I pledged on my last visit to write about the needs there and see if the brothers and sisters in America would join them in this service and buy additional sewing machines and fund vegetable stalls and buy more supplies to expand their fledgling businesses.  Not to prosper these business people.  But rather, we identified those people sharing at the greatest level of sacrifice and determined to help them.  In returned they agreed to begin to train the others on their skills.  Sewing, buying and selling used clothing and other skill sets we could identify.  This trip was the time for me to fulfill the commitment.  Thanks to your generous giving I am purchasing four sewing machines.  Your are funding a used clothing business, purchasing 80 kilos of rice for the hungry in our churches and purchasing supplies like needles, cloth and thread.  These are not loans.  These are investments into the lives of people that are sacrificially giving to our brothers and sisters.  I cannot loan to someone that is giving all they have for others.  With your help, we join in their giving.  It’s that simple.

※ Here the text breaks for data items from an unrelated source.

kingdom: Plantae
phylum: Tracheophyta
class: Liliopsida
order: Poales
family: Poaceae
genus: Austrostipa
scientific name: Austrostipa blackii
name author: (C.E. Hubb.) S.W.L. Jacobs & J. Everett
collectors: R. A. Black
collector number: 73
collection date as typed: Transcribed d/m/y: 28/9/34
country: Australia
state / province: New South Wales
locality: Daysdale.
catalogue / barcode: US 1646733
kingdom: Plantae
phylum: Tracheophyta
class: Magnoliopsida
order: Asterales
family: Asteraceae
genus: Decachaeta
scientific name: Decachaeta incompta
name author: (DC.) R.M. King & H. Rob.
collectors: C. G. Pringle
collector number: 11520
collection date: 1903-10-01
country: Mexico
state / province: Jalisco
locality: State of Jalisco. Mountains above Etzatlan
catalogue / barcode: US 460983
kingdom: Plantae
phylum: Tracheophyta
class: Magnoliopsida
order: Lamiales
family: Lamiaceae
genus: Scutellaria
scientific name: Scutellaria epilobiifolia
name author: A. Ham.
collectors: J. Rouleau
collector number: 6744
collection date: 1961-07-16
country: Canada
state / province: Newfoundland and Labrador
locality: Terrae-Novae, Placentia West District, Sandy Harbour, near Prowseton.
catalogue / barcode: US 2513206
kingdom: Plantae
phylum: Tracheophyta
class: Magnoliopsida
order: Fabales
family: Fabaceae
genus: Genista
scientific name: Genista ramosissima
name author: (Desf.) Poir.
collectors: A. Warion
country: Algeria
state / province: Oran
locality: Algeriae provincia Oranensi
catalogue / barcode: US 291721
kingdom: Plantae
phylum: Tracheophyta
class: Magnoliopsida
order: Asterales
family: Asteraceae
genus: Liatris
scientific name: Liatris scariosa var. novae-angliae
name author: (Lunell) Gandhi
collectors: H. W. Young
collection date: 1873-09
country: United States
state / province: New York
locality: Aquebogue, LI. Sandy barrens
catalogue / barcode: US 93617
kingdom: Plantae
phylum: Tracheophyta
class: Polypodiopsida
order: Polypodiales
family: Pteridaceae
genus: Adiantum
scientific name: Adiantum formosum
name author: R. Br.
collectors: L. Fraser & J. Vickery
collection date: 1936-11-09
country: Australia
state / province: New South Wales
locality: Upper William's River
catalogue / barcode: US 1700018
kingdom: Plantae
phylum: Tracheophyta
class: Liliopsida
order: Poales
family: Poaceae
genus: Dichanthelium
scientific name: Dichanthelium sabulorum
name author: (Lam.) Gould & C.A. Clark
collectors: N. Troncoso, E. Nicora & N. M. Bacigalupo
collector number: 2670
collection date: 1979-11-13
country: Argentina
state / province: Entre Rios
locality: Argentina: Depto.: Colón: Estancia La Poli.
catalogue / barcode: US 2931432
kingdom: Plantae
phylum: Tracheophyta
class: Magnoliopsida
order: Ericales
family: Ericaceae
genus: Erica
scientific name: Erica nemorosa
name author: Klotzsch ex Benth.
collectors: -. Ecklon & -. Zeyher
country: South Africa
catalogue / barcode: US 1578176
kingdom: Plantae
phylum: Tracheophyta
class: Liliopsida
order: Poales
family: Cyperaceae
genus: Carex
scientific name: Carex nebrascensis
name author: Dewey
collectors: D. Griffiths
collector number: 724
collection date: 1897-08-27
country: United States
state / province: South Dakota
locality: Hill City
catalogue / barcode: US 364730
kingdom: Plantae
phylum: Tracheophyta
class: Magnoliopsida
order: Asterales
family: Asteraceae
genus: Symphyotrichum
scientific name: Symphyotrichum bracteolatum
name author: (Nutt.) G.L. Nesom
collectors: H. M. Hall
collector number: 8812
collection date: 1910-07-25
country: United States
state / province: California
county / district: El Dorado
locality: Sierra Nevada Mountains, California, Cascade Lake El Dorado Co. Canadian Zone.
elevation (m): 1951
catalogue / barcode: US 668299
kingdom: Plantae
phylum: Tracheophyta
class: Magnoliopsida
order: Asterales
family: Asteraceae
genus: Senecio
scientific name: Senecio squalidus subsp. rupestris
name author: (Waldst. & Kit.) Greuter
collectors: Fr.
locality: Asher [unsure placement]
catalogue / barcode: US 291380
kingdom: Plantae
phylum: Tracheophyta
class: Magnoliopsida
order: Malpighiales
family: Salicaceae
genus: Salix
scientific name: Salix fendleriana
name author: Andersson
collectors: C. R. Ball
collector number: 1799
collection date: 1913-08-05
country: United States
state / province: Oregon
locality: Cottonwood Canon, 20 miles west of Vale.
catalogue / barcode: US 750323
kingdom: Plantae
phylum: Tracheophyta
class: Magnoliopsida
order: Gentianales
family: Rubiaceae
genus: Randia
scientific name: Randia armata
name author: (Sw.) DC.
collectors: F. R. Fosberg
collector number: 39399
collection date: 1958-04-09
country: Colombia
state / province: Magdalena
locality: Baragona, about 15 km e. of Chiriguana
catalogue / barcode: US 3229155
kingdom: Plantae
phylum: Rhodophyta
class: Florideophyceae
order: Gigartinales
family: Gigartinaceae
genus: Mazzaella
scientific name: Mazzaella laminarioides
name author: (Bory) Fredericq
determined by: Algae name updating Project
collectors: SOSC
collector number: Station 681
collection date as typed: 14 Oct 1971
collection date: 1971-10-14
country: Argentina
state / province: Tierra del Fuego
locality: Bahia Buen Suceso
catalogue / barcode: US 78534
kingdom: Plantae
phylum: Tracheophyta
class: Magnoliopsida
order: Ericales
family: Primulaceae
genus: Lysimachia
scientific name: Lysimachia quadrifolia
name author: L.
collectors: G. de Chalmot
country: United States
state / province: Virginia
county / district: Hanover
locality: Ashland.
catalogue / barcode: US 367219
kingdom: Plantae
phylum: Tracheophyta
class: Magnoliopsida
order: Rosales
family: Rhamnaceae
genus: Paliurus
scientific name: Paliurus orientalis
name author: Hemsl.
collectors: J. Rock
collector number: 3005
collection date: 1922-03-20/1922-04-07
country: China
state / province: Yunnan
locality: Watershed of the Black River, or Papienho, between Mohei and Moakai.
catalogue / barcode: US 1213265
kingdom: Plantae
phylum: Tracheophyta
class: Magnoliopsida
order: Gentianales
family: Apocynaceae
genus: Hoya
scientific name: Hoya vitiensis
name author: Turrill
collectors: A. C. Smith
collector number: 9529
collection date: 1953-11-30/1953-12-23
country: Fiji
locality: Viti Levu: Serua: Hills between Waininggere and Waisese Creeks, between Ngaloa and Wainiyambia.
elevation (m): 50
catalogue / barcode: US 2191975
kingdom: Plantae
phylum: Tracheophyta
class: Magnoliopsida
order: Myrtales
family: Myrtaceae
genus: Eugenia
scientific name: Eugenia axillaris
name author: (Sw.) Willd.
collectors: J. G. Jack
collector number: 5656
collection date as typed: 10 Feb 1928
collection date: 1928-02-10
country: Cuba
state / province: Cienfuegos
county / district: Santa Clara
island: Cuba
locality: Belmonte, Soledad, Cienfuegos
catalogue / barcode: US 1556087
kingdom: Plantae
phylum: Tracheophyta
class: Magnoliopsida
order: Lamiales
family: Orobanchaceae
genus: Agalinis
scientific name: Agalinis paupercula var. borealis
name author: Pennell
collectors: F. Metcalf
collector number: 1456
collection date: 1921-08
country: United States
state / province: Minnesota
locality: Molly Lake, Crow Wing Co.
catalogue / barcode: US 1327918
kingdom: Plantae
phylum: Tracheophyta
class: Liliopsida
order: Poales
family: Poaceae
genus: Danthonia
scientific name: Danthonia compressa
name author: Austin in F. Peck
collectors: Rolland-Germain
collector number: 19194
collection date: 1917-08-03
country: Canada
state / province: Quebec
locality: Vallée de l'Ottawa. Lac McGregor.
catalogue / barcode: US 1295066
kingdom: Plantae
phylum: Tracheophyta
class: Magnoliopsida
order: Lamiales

One last note.  There is a business model in Tanzania where women with Aids are making handbags out of flour sacks and coffee bags.  They are then sold in the shops that cater to tourist.   We are going to do the same, in Kenya.  Soon we will have pictures of the bags and purses.  I wondered if you would be interested in buying them or selling them in your church or to your friends for gifts.  Many of you give Christmas gifts.  These would be perfect.  The sewing machine for this ministry model is being delivered next week.  We hope to begin sewing right away.  Let me know if you would be interested.

Thank you all for allowing me to serve these people.  I am not the one giving.  I am not the one sacrificing.  In fact, I am having all the fun.  You and your generosity are making a difference.  You have heard me say this before and if you keep reading my post you will keep hearing it.  I am you. WE are serving the least of these.  My prayer is that if someone ask you what you are doing for the Kingdom you will say with complete confidence that you are feeding the poor.  You are visiting the sick and you are serving the least of these.  You tell them you have sent and are supporting a brother named Glenn.  He is your agent for the Kingdom in Africa.   You are feeding orphans, because many of my house churches are feeding them.  And you are providing the rice.  You are clothing children, blessing widows and spreading the Gospel.  You are reaching out to the unloved glue boys.  The hopeless ones that if we can’t reach in 6-10 months will have ruined their precious minds on this glue.  I hope that your giving here inspires you to do the same in your neighborhood.  Trust me the poor are just a few miles away.  The lonely and the needy.

God bless you my brothers and sisters in Christ.  And thank you for the privilege of being here to serve the Kingdom.  For our King, and for your His faithful Church.  Please pray for us.